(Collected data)
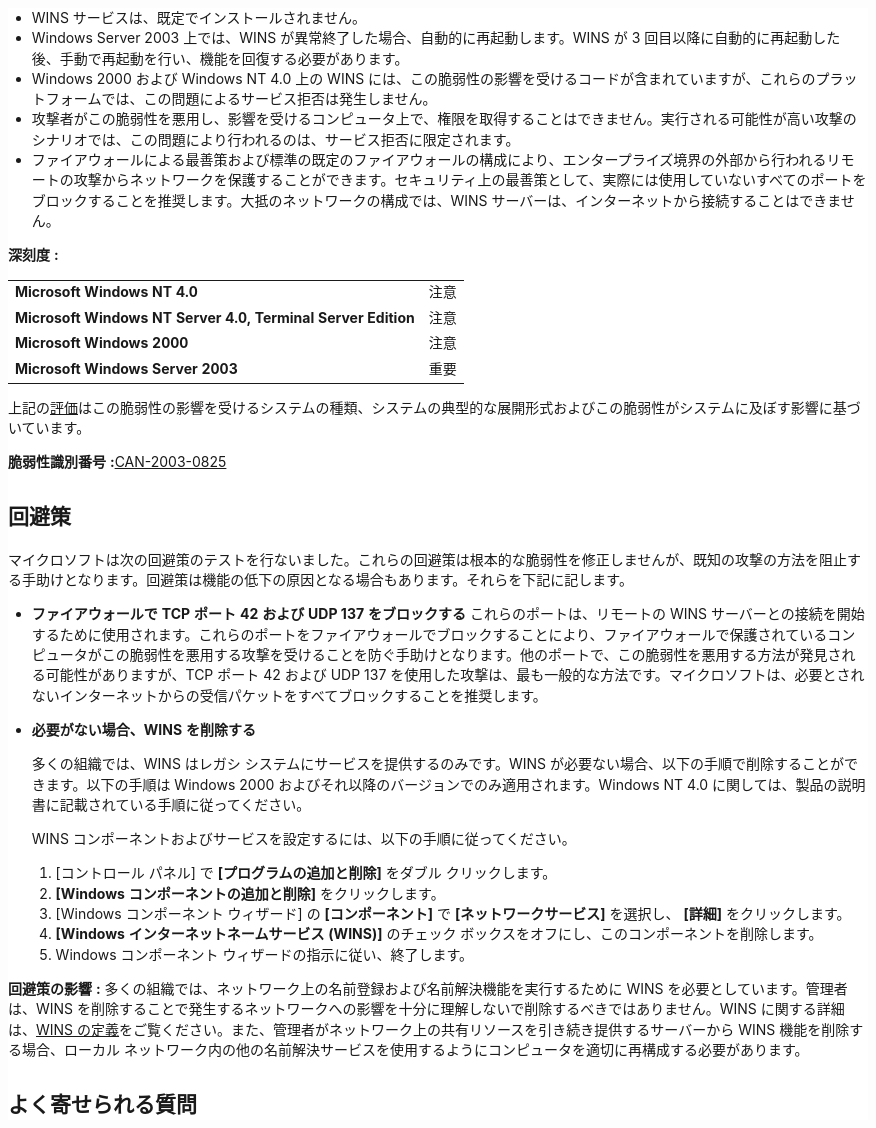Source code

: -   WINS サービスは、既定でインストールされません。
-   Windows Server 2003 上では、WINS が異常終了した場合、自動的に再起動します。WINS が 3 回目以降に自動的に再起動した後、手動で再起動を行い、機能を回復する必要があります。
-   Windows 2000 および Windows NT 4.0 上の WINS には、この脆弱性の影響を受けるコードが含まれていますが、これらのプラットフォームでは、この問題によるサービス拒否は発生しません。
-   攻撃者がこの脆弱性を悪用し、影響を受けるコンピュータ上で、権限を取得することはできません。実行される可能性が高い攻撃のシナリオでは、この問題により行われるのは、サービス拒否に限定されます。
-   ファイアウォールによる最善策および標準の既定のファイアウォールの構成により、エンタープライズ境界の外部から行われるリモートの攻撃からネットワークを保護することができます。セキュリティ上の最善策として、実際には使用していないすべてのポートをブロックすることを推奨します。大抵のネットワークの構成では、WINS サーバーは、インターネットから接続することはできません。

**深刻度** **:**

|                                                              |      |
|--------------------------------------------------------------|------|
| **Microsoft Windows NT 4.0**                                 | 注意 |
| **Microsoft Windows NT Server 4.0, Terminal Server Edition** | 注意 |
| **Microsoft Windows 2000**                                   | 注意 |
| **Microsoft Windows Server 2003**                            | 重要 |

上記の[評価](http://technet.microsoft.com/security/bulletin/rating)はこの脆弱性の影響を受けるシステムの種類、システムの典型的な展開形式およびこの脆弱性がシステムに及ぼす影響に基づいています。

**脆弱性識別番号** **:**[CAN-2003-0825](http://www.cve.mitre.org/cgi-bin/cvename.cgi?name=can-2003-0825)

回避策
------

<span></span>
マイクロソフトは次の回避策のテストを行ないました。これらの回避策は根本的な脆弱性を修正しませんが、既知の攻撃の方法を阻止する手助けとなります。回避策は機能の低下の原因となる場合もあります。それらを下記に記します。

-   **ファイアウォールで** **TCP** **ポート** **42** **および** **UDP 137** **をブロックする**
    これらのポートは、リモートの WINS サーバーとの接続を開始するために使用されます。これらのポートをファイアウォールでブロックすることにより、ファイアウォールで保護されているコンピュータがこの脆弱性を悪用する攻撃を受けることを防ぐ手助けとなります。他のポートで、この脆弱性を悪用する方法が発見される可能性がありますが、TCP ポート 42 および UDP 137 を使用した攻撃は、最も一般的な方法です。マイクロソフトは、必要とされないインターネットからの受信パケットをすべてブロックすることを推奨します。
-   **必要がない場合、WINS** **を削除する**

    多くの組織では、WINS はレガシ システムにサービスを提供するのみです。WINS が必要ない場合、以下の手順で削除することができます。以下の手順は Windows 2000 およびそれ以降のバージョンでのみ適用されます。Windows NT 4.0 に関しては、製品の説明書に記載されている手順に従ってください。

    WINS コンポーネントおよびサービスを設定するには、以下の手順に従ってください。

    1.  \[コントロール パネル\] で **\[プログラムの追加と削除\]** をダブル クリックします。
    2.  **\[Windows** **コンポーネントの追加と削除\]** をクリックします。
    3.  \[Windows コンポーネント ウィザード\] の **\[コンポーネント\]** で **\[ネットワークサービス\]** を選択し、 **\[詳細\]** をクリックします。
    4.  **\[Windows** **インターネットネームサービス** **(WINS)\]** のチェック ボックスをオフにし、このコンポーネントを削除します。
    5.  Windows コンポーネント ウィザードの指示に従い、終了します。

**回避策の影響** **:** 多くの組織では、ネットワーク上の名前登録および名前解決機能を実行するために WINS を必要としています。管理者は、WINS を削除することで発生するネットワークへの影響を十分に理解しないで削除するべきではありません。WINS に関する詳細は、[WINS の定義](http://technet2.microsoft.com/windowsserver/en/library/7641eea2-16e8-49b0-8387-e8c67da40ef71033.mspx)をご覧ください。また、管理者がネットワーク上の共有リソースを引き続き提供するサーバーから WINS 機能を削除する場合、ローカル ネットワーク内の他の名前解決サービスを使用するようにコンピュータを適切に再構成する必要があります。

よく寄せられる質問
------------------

__WORK TASK__.
Reproduce all of the material above line for line, with no changes, and leave the pictures out.

__ANSWER TO THIS TASK__.
Source code

: -   WINS サービスは、既定でインストールされません。
-   Windows Server 2003 上では、WINS が異常終了した場合、自動的に再起動します。WINS が 3 回目以降に自動的に再起動した後、手動で再起動を行い、機能を回復する必要があります。
-   Windows 2000 および Windows NT 4.0 上の WINS には、この脆弱性の影響を受けるコードが含まれていますが、これらのプラットフォームでは、この問題によるサービス拒否は発生しません。
-   攻撃者がこの脆弱性を悪用し、影響を受けるコンピュータ上で、権限を取得することはできません。実行される可能性が高い攻撃のシナリオでは、この問題により行われるのは、サービス拒否に限定されます。
-   ファイアウォールによる最善策および標準の既定のファイアウォールの構成により、エンタープライズ境界の外部から行われるリモートの攻撃からネットワークを保護することができます。セキュリティ上の最善策として、実際には使用していないすべてのポートをブロックすることを推奨します。大抵のネットワークの構成では、WINS サーバーは、インターネットから接続することはできません。

**深刻度** **:**

|                                                              |      |
|--------------------------------------------------------------|------|
| **Microsoft Windows NT 4.0**                                 | 注意 |
| **Microsoft Windows NT Server 4.0, Terminal Server Edition** | 注意 |
| **Microsoft Windows 2000**                                   | 注意 |
| **Microsoft Windows Server 2003**                            | 重要 |

上記の[評価](http://technet.microsoft.com/security/bulletin/rating)はこの脆弱性の影響を受けるシステムの種類、システムの典型的な展開形式およびこの脆弱性がシステムに及ぼす影響に基づいています。

**脆弱性識別番号** **:**[CAN-2003-0825](http://www.cve.mitre.org/cgi-bin/cvename.cgi?name=can-2003-0825)

回避策
------

<span></span>
マイクロソフトは次の回避策のテストを行ないました。これらの回避策は根本的な脆弱性を修正しませんが、既知の攻撃の方法を阻止する手助けとなります。回避策は機能の低下の原因となる場合もあります。それらを下記に記します。

-   **ファイアウォールで** **TCP** **ポート** **42** **および** **UDP 137** **をブロックする**
    これらのポートは、リモートの WINS サーバーとの接続を開始するために使用されます。これらのポートをファイアウォールでブロックすることにより、ファイアウォールで保護されているコンピュータがこの脆弱性を悪用する攻撃を受けることを防ぐ手助けとなります。他のポートで、この脆弱性を悪用する方法が発見される可能性がありますが、TCP ポート 42 および UDP 137 を使用した攻撃は、最も一般的な方法です。マイクロソフトは、必要とされないインターネットからの受信パケットをすべてブロックすることを推奨します。
-   **必要がない場合、WINS** **を削除する**

    多くの組織では、WINS はレガシ システムにサービスを提供するのみです。WINS が必要ない場合、以下の手順で削除することができます。以下の手順は Windows 2000 およびそれ以降のバージョンでのみ適用されます。Windows NT 4.0 に関しては、製品の説明書に記載されている手順に従ってください。

    WINS コンポーネントおよびサービスを設定するには、以下の手順に従ってください。

    1.  \[コントロール パネル\] で **\[プログラムの追加と削除\]** をダブル クリックします。
    2.  **\[Windows** **コンポーネントの追加と削除\]** をクリックします。
    3.  \[Windows コンポーネント ウィザード\] の **\[コンポーネント\]** で **\[ネットワークサービス\]** を選択し、 **\[詳細\]** をクリックします。
    4.  **\[Windows** **インターネットネームサービス** **(WINS)\]** のチェック ボックスをオフにし、このコンポーネントを削除します。
    5.  Windows コンポーネント ウィザードの指示に従い、終了します。

**回避策の影響** **:** 多くの組織では、ネットワーク上の名前登録および名前解決機能を実行するために WINS を必要としています。管理者は、WINS を削除することで発生するネットワークへの影響を十分に理解しないで削除するべきではありません。WINS に関する詳細は、[WINS の定義](http://technet2.microsoft.com/windowsserver/en/library/7641eea2-16e8-49b0-8387-e8c67da40ef71033.mspx)をご覧ください。また、管理者がネットワーク上の共有リソースを引き続き提供するサーバーから WINS 機能を削除する場合、ローカル ネットワーク内の他の名前解決サービスを使用するようにコンピュータを適切に再構成する必要があります。

よく寄せられる質問
------------------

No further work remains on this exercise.